In response to Musk’s tweet linking to the unfounded post about the Paul Pelosi attack, state Sen. Scott Wiener (D-San Francisco) tweeted: “It only took 72 hours for Elon Musk, as Twitter CEO, to start posting conspiracy theories. I wonder how long it’ll take for him to reactivate Kanye, Trump & other toxic accounts.”
Musk has been taking to Twitter — his platform of choice even before he made a bid to buy it — to discuss his vision for the company’s future.

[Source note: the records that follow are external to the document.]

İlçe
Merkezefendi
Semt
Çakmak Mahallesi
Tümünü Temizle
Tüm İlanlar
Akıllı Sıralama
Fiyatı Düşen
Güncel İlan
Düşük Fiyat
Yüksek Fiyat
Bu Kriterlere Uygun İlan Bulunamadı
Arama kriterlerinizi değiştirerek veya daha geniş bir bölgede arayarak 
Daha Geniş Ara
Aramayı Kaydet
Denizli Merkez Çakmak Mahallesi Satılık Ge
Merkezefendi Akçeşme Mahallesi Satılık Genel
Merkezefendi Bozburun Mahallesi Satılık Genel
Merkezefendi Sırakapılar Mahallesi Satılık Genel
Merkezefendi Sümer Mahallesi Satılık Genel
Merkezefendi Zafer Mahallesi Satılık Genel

“A beautiful thing about Twitter is how it empowers citizen journalism — people are able to disseminate news without an establishment bias,” Musk wrote in one tweet.
Another post found him trying to square two conflicting impulses at the root of Twitter’s business model: the need to cultivate an ecosystem that third-party advertisers want to appear on, versus Musk’s frequently stated desire for the platform to be hands-off when it comes to moderating users’ posts.
“The reason I acquired Twitter is because it is important to the future of civilization to have a common digital town square, where a wide range of beliefs can be debated,” wrote Musk, who in the past has criticized the platform as overly censorious.